Though it has fallen well behind Damascus in terms of overall wealth, Aleppo had long been Syria’s economic capital. Its gradual decline began in the early 1920s when the demarcation of the country’s borders cut its links with its Turkish hinterland, followed by the nationalizations of the late 1950s and early 1960s that stripped the Syrian bourgeoisie, then mainly based in Aleppo, of its land and other assets.

However, it was only in the early 1970s that the balance tipped clearly in favor of Damascus with the increasing centralization of the Syrian state and the growing state capitalism imposed by then President Hafez al-Assad. From then on, the closer investors were to the center of power in Damascus, the luckier they were in winning large government contracts, which represented a large source of revenues and profits for both them and the middlemen/bureaucrats that helped them conclude the deals.

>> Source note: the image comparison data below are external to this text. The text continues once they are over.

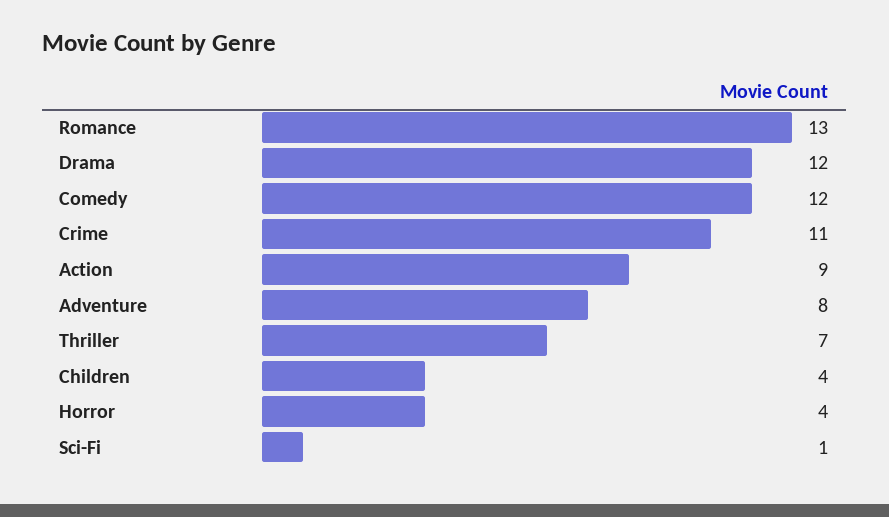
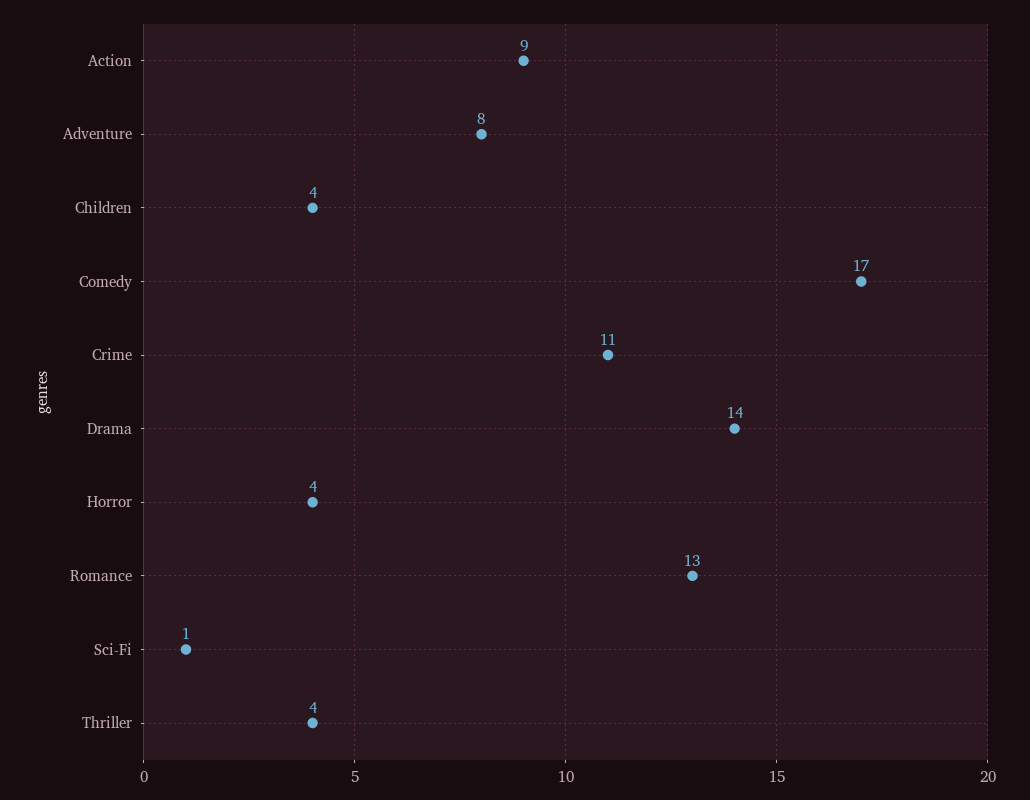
Drama: 12 -> 14
Comedy: 12 -> 17
Thriller: 7 -> 4

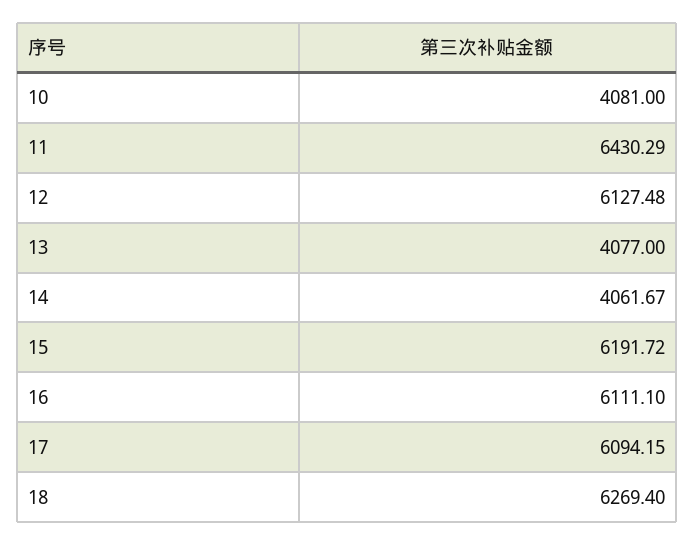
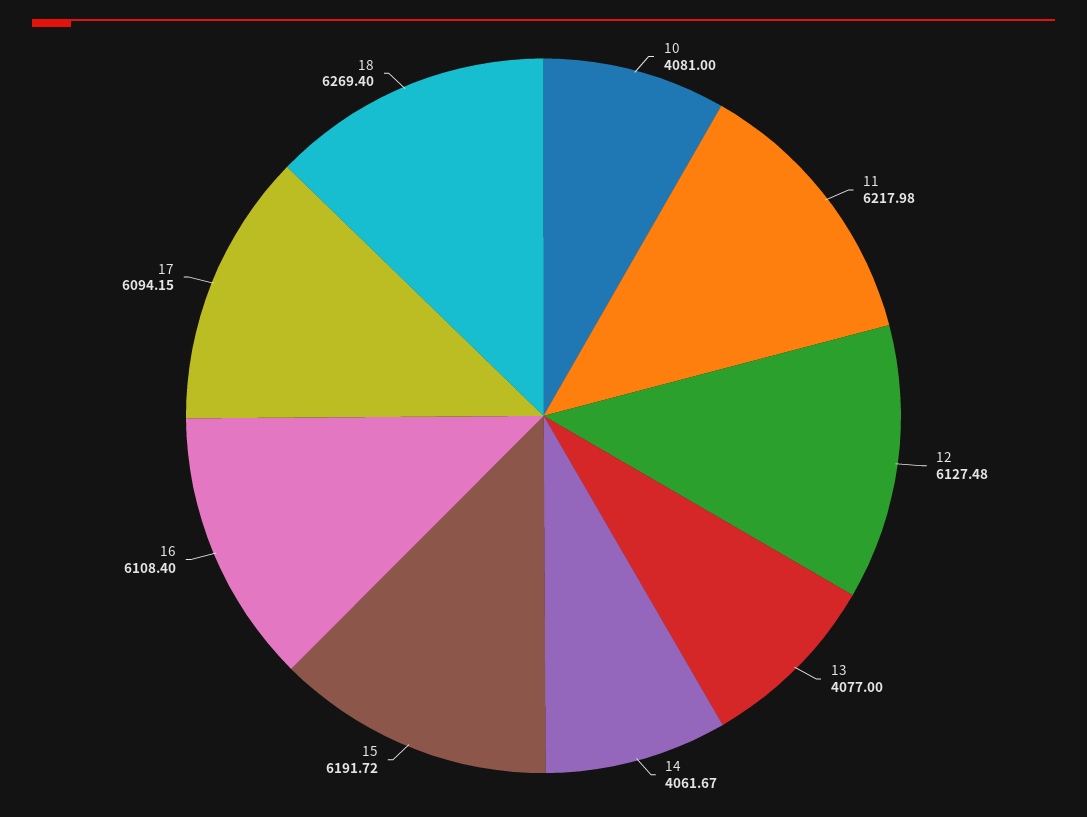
11: 6430.29 -> 6217.98
16: 6111.1 -> 6108.4

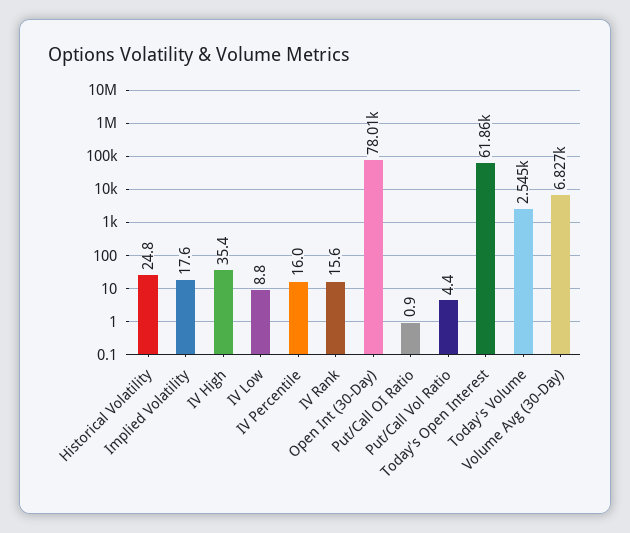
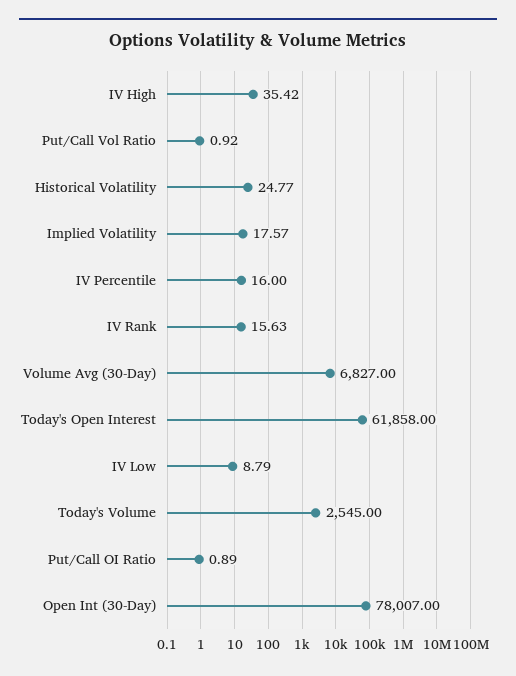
Put/Call Vol Ratio: 4.4 -> 0.92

It is therefore no surprise that in the late 1970s, when protests demanding more political freedoms and democratic change began across the country, Aleppo rose — only to see its protest movement and that of neighboring Hama ferociously crushed by the government — while Damascus watched. Only when two decades later Bashar al-Assad reached power and began a policy of economic and trade liberalization, did the city regain some of its lost wealth. The improvement of ties with neighboring Turkey, in particular, helped boost trade, tourism and investment. After decades of marginalization, Aleppo saw its businesses thrive again and sought stability, calm and order. This was not, however, to last, and the city, as most other parts of the country, is now engulfed in an uprising that is unlikely to end anytime soon.

The profound economic, social and political changes likely to emerge from the revolution will force a redefinition of the country’s economic model and the role of the state, of the links between the center and the periphery and of the balance between trade and production. Whether Aleppo will lose again from these changes, as it has with most other dramatic turns of the last century, or whether it will adapt successfully to the situation as it evolves, remains to be seen.